-- The data follows --

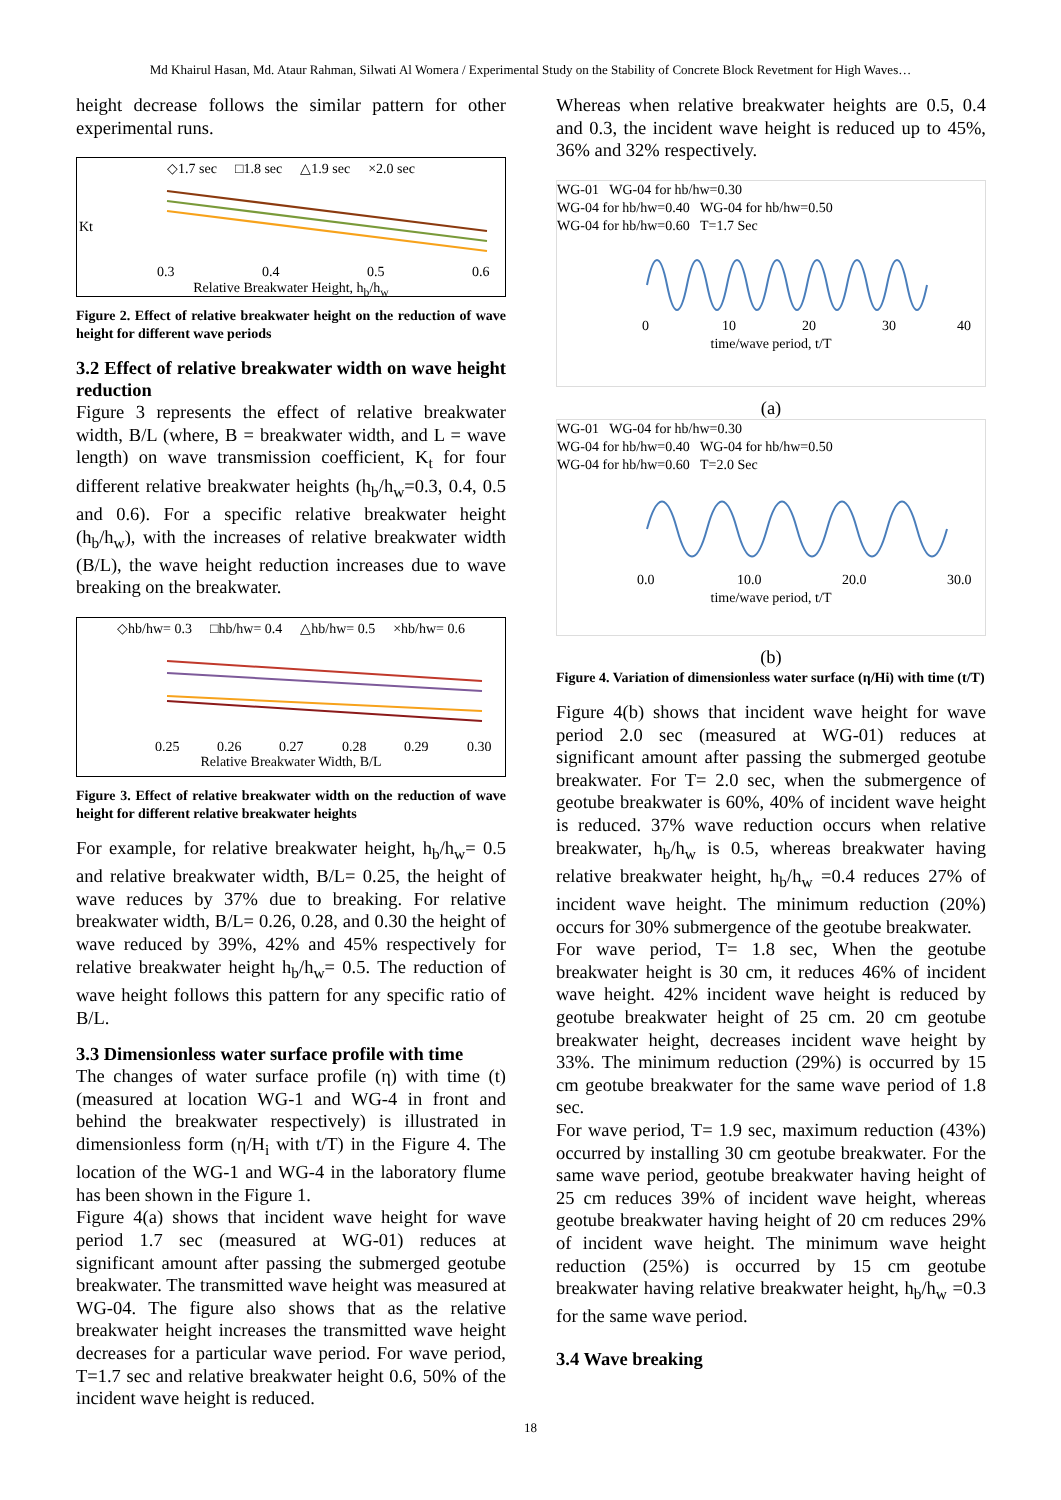Md Khairul Hasan, Md. Ataur Rahman, Silwati Al Womera / Experimental Study on the Stability of Concrete Block Revetment for High Waves…
height decrease follows the similar pattern for other experimental runs.
◇1.7 sec □1.8 sec △1.9 sec ×2.0 sec
Kt
0.3
0.4
0.5
0.6
Relative Breakwater Height, h<sub>b</sub>/h<sub>w</sub>
Figure 2. Effect of relative breakwater height on the reduction of wave height for different wave periods
3.2 Effect of relative breakwater width on wave height reduction
Figure 3 represents the effect of relative breakwater width, B/L (where, B = breakwater width, and L = wave length) on wave transmission coefficient, K<sub>t</sub> for four different relative breakwater heights (h<sub>b</sub>/h<sub>w</sub>=0.3, 0.4, 0.5 and 0.6). For a specific relative breakwater height (h<sub>b</sub>/h<sub>w</sub>), with the increases of relative breakwater width (B/L), the wave height reduction increases due to wave breaking on the breakwater.
◇hb/hw= 0.3 □hb/hw= 0.4 △hb/hw= 0.5 ×hb/hw= 0.6
0.25
0.26
0.27
0.28
0.29
0.30
Relative Breakwater Width, B/L
Figure 3. Effect of relative breakwater width on the reduction of wave height for different relative breakwater heights
For example, for relative breakwater height, h<sub>b</sub>/h<sub>w</sub>= 0.5 and relative breakwater width, B/L= 0.25, the height of wave reduces by 37% due to breaking. For relative breakwater width, B/L= 0.26, 0.28, and 0.30 the height of wave reduced by 39%, 42% and 45% respectively for relative breakwater height h<sub>b</sub>/h<sub>w</sub>= 0.5. The reduction of wave height follows this pattern for any specific ratio of B/L.
3.3 Dimensionless water surface profile with time
The changes of water surface profile (η) with time (t) (measured at location WG-1 and WG-4 in front and behind the breakwater respectively) is illustrated in dimensionless form (η/H<sub>i</sub> with t/T) in the Figure 4. The location of the WG-1 and WG-4 in the laboratory flume has been shown in the Figure 1.
Figure 4(a) shows that incident wave height for wave period 1.7 sec (measured at WG-01) reduces at significant amount after passing the submerged geotube breakwater. The transmitted wave height was measured at WG-04. The figure also shows that as the relative breakwater height increases the transmitted wave height decreases for a particular wave period. For wave period, T=1.7 sec and relative breakwater height 0.6, 50% of the incident wave height is reduced.
Whereas when relative breakwater heights are 0.5, 0.4 and 0.3, the incident wave height is reduced up to 45%, 36% and 32% respectively.
WG-01 WG-04 for hb/hw=0.30
WG-04 for hb/hw=0.40 WG-04 for hb/hw=0.50
WG-04 for hb/hw=0.60 T=1.7 Sec
0
10
20
30
40
time/wave period, t/T
(a)
WG-01 WG-04 for hb/hw=0.30
WG-04 for hb/hw=0.40 WG-04 for hb/hw=0.50
WG-04 for hb/hw=0.60 T=2.0 Sec
0.0
10.0
20.0
30.0
time/wave period, t/T
(b)
Figure 4. Variation of dimensionless water surface (η/Hi) with time (t/T)
Figure 4(b) shows that incident wave height for wave period 2.0 sec (measured at WG-01) reduces at significant amount after passing the submerged geotube breakwater. For T= 2.0 sec, when the submergence of geotube breakwater is 60%, 40% of incident wave height is reduced. 37% wave reduction occurs when relative breakwater, h<sub>b</sub>/h<sub>w</sub> is 0.5, whereas breakwater having relative breakwater height, h<sub>b</sub>/h<sub>w</sub> =0.4 reduces 27% of incident wave height. The minimum reduction (20%) occurs for 30% submergence of the geotube breakwater.
For wave period, T= 1.8 sec, When the geotube breakwater height is 30 cm, it reduces 46% of incident wave height. 42% incident wave height is reduced by geotube breakwater height of 25 cm. 20 cm geotube breakwater height, decreases incident wave height by 33%. The minimum reduction (29%) is occurred by 15 cm geotube breakwater for the same wave period of 1.8 sec.
For wave period, T= 1.9 sec, maximum reduction (43%) occurred by installing 30 cm geotube breakwater. For the same wave period, geotube breakwater having height of 25 cm reduces 39% of incident wave height, whereas geotube breakwater having height of 20 cm reduces 29% of incident wave height. The minimum wave height reduction (25%) is occurred by 15 cm geotube breakwater having relative breakwater height, h<sub>b</sub>/h<sub>w</sub> =0.3 for the same wave period.
3.4 Wave breaking
18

-- The data concluded --

- Problem description
Could you restate every entry above word for word, leaving out the pictures?

- Exercise output
Md Khairul Hasan, Md. Ataur Rahman, Silwati Al Womera / Experimental Study on the Stability of Concrete Block Revetment for High Waves…
height decrease follows the similar pattern for other experimental runs.
◇1.7 sec □1.8 sec △1.9 sec ×2.0 sec
Kt
0.3
0.4
0.5
0.6
Relative Breakwater Height, h<sub>b</sub>/h<sub>w</sub>
Figure 2. Effect of relative breakwater height on the reduction of wave height for different wave periods
3.2 Effect of relative breakwater width on wave height reduction
Figure 3 represents the effect of relative breakwater width, B/L (where, B = breakwater width, and L = wave length) on wave transmission coefficient, K<sub>t</sub> for four different relative breakwater heights (h<sub>b</sub>/h<sub>w</sub>=0.3, 0.4, 0.5 and 0.6). For a specific relative breakwater height (h<sub>b</sub>/h<sub>w</sub>), with the increases of relative breakwater width (B/L), the wave height reduction increases due to wave breaking on the breakwater.
◇hb/hw= 0.3 □hb/hw= 0.4 △hb/hw= 0.5 ×hb/hw= 0.6
0.25
0.26
0.27
0.28
0.29
0.30
Relative Breakwater Width, B/L
Figure 3. Effect of relative breakwater width on the reduction of wave height for different relative breakwater heights
For example, for relative breakwater height, h<sub>b</sub>/h<sub>w</sub>= 0.5 and relative breakwater width, B/L= 0.25, the height of wave reduces by 37% due to breaking. For relative breakwater width, B/L= 0.26, 0.28, and 0.30 the height of wave reduced by 39%, 42% and 45% respectively for relative breakwater height h<sub>b</sub>/h<sub>w</sub>= 0.5. The reduction of wave height follows this pattern for any specific ratio of B/L.
3.3 Dimensionless water surface profile with time
The changes of water surface profile (η) with time (t) (measured at location WG-1 and WG-4 in front and behind the breakwater respectively) is illustrated in dimensionless form (η/H<sub>i</sub> with t/T) in the Figure 4. The location of the WG-1 and WG-4 in the laboratory flume has been shown in the Figure 1.
Figure 4(a) shows that incident wave height for wave period 1.7 sec (measured at WG-01) reduces at significant amount after passing the submerged geotube breakwater. The transmitted wave height was measured at WG-04. The figure also shows that as the relative breakwater height increases the transmitted wave height decreases for a particular wave period. For wave period, T=1.7 sec and relative breakwater height 0.6, 50% of the incident wave height is reduced.
Whereas when relative breakwater heights are 0.5, 0.4 and 0.3, the incident wave height is reduced up to 45%, 36% and 32% respectively.
WG-01 WG-04 for hb/hw=0.30
WG-04 for hb/hw=0.40 WG-04 for hb/hw=0.50
WG-04 for hb/hw=0.60 T=1.7 Sec
0
10
20
30
40
time/wave period, t/T
(a)
WG-01 WG-04 for hb/hw=0.30
WG-04 for hb/hw=0.40 WG-04 for hb/hw=0.50
WG-04 for hb/hw=0.60 T=2.0 Sec
0.0
10.0
20.0
30.0
time/wave period, t/T
(b)
Figure 4. Variation of dimensionless water surface (η/Hi) with time (t/T)
Figure 4(b) shows that incident wave height for wave period 2.0 sec (measured at WG-01) reduces at significant amount after passing the submerged geotube breakwater. For T= 2.0 sec, when the submergence of geotube breakwater is 60%, 40% of incident wave height is reduced. 37% wave reduction occurs when relative breakwater, h<sub>b</sub>/h<sub>w</sub> is 0.5, whereas breakwater having relative breakwater height, h<sub>b</sub>/h<sub>w</sub> =0.4 reduces 27% of incident wave height. The minimum reduction (20%) occurs for 30% submergence of the geotube breakwater.
For wave period, T= 1.8 sec, When the geotube breakwater height is 30 cm, it reduces 46% of incident wave height. 42% incident wave height is reduced by geotube breakwater height of 25 cm. 20 cm geotube breakwater height, decreases incident wave height by 33%. The minimum reduction (29%) is occurred by 15 cm geotube breakwater for the same wave period of 1.8 sec.
For wave period, T= 1.9 sec, maximum reduction (43%) occurred by installing 30 cm geotube breakwater. For the same wave period, geotube breakwater having height of 25 cm reduces 39% of incident wave height, whereas geotube breakwater having height of 20 cm reduces 29% of incident wave height. The minimum wave height reduction (25%) is occurred by 15 cm geotube breakwater having relative breakwater height, h<sub>b</sub>/h<sub>w</sub> =0.3 for the same wave period.
3.4 Wave breaking
18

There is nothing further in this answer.